For many years C. parapsilosis was associated with outbreaks in neonates [3], but the number of reports of C. parapsilosis outbreaks have increased in the last two decades and these outbreaks are no longer limited to a specific patient population. In a PubMed search using the terms “C. parapsilosis” plus “outbreaks,” reports gradually increased from 19 in 2000 to 64 in 2020. In one report, Kuhn et al. collected C. parapsilosis isolates from April to October 2001 in a US hospital and noted that these isolates were genetically related and from an environmental origin [4]. The authors observed invasiveness and adherence that was not reported by others and that total parenteral nutrition solutions can promote adhesion, growth, and biofilm formation in C. parapsilosis isolates [4].

A rise in the number of reports of fluconazole-resistant C. parapsilosis has also been observed. A PubMed search using key words “C. parapsilosis” plus “fluconazole resistance” retrieved only 8 publications in 2000 but 70 in 2020. Fluconazole resistance is driven by the use of this agent. In a study by Arastehfar et al., the authors noted that fluconazole resistance in C. parapsilosis increased in a Turkish hospital after 2015 when a 3-fold increase in use of fluconazole for treatment or prophylaxis was documented [5]. The fluconazole resistance mechanisms included alterations or increased expression of the target of azoles, Erg11, and/or the overexpression of efflux systems CDR1 and MDR1 [6].

In a study by our group evaluating the fluconazole-nonsusceptible C. parapsilosis isolates collected during 2016–2017 in 60 hospitals located in 25 countries worldwide, we observed that most isolates carried the substitution Y132F in Erg11 alone or with other resistance mechanisms [7]. Isolates harboring this alteration were mainly detected in Italy, but also in France, Korea, and the US. Similar findings were concomitantly or later reported in multiple Italian regions [8,9], Brazil [10], Mexico [11], Greece [12], Spain [13], and Turkey [5].

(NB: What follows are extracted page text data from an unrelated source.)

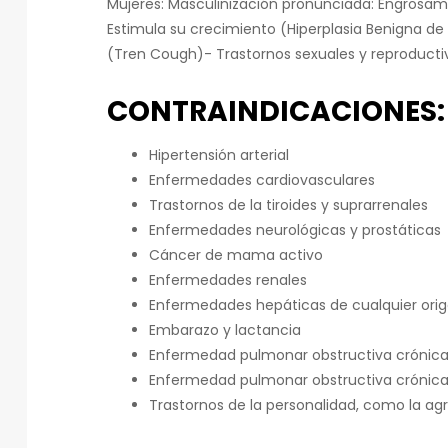
Mujeres: Masculinización pronunciada: Engrosami
Estimula su crecimiento (Hiperplasia Benigna de
(Tren Cough)- Trastornos sexuales y reproducti
CONTRAINDICACIONES:
Hipertensión arterial
Enfermedades cardiovasculares
Trastornos de la tiroides y suprarrenales
Enfermedades neurológicas y prostáticas
Cáncer de mama activo
Enfermedades renales
Enfermedades hepáticas de cualquier ori
Embarazo y lactancia
Enfermedad pulmonar obstructiva crónic
Enfermedad pulmonar obstructiva crónic
Trastornos de la personalidad, como la ag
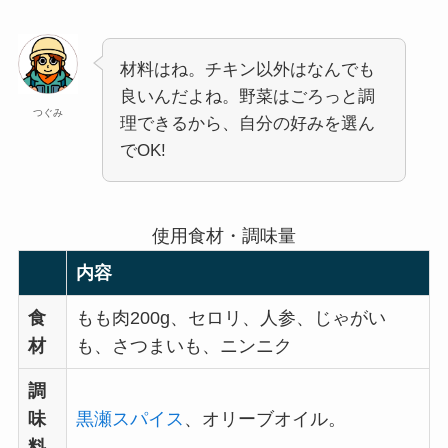
材料はね。チキン以外はなんでも
良いんだよね。野菜はごろっと調
つぐみ
理できるから、自分の好みを選ん
でOK!
使用食材・調味量
内容
食
もも肉200g、セロリ、人参、じゃがい
材
も、さつまいも、ニンニク
調
味
黒瀬スパイス
、オリーブオイル。
料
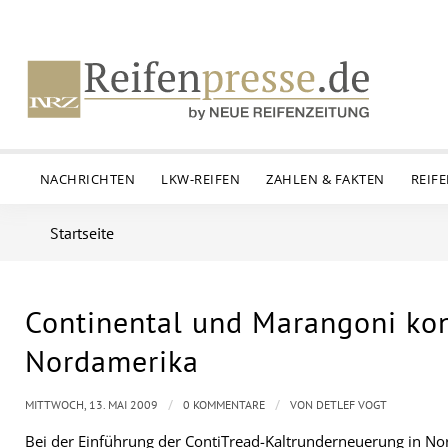
NACHRICHTEN
LKW-REIFEN
ZAHLEN & FAKTEN
REIF
Startseite
Continental und Marangoni kon
Nordamerika
/
/
MITTWOCH, 13. MAI 2009
0 KOMMENTARE
VON
DETLEF VOGT
Bei der Einführung der ContiTread-Kaltrunderneuerung in Nord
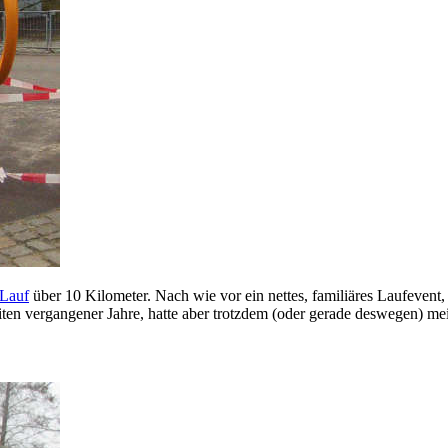
 Lauf
über 10 Kilometer. Nach wie vor ein nettes, familiäres Laufevent,
iten vergangener Jahre, hatte aber trotzdem (oder gerade deswegen) me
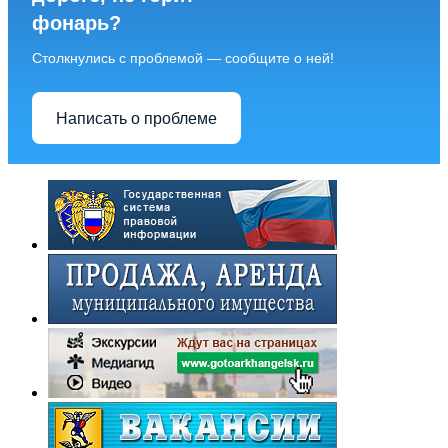
фонарь?
Столкнулись с проблемой — сообщите о ней!
Написать о проблеме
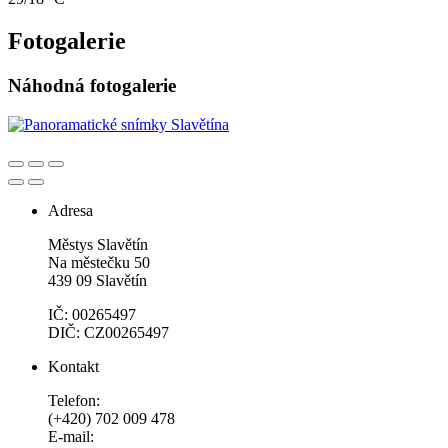
Fotogalerie
Náhodná fotogalerie
Adresa
Městys Slavětín
Na městečku 50
439 09 Slavětín
IČ: 00265497
DIČ: CZ00265497
Kontakt
Telefon:
(+420) 702 009 478
E-mail:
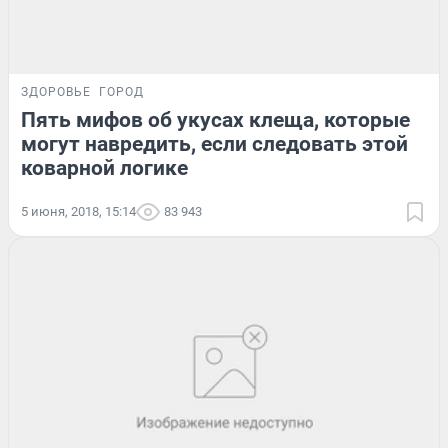
ЗДОРОВЬЕ
ГОРОД
Пять мифов об укусах клеща, которые
могут навредить, если следовать этой
коварной логике
5 июня, 2018, 15:14
83 943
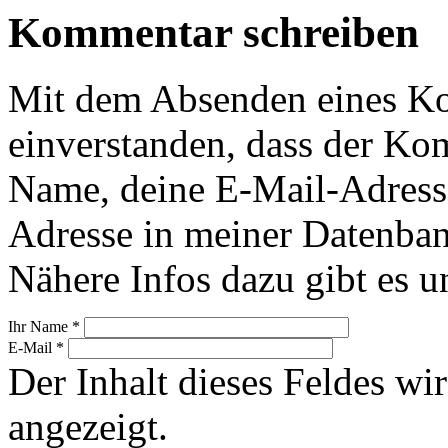
Kommentar schreiben
Mit dem Absenden eines Ko
einverstanden, dass der Ko
Name, deine E-Mail-Adress
Adresse in meiner Datenban
Nähere Infos dazu gibt es u
Ihr Name
*
E-Mail
*
Der Inhalt dieses Feldes wir
angezeigt.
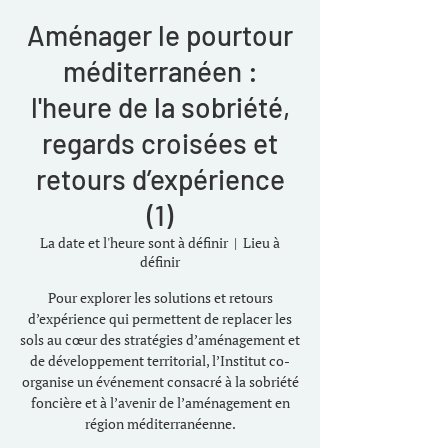
Aménager le pourtour
méditerranéen :
l'heure de la sobriété,
regards croisées et
retours d’expérience
(1)
La date et l'heure sont à définir
  |  
Lieu à
définir
Pour explorer les solutions et retours
d’expérience qui permettent de replacer les
sols au cœur des stratégies d’aménagement et
de développement territorial, l’Institut co-
organise un événement consacré à la sobriété
foncière et à l’avenir de l’aménagement en
région méditerranéenne.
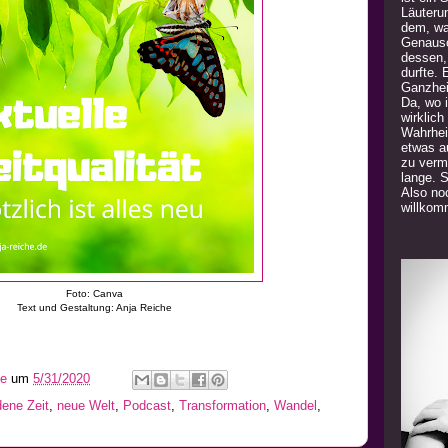
Läuteru
dem, was
Genauso
dessen,
durfte. 
Ganzhei
Da, wo 
wirklich
Wahrhei
etwas a
zu verm
lange. 
Also noc
willkom
Foto: Canva
Text und Gestaltung: Anja Reiche
he
um
5/31/2020
dene Zeit
,
neue Welt
,
Podcast
,
Transformation
,
Wandel
,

In this study, we expanded our knowledge of the dissemination of fluconazole-resistant C. parapsilosis isolates by investigating isolates that were collected from invasive candidiasis and submitted to the SENTRY Antifungal Surveillance Program from 2018 to 2021. We compared this new data to our prior results from 2016 and 2017 [7]. Utilizing isolates from this previous study [7] we developed a PCR assay for the rapid detection of the Y132F Erg11 alteration in C. parapsilosis. This assay was used to screen all fluconazole-nonsusceptible C. parapsilosis isolates collected from 2018 to 2021 for the presence of this common fluconazole resistance mechanism. All nonsusceptible isolates were chosen for screening (including susceptible dose-dependent) over strictly resistant isolates to capture prevalence of this resistance mechanism in all isolates with reduced fluconazole susceptibility.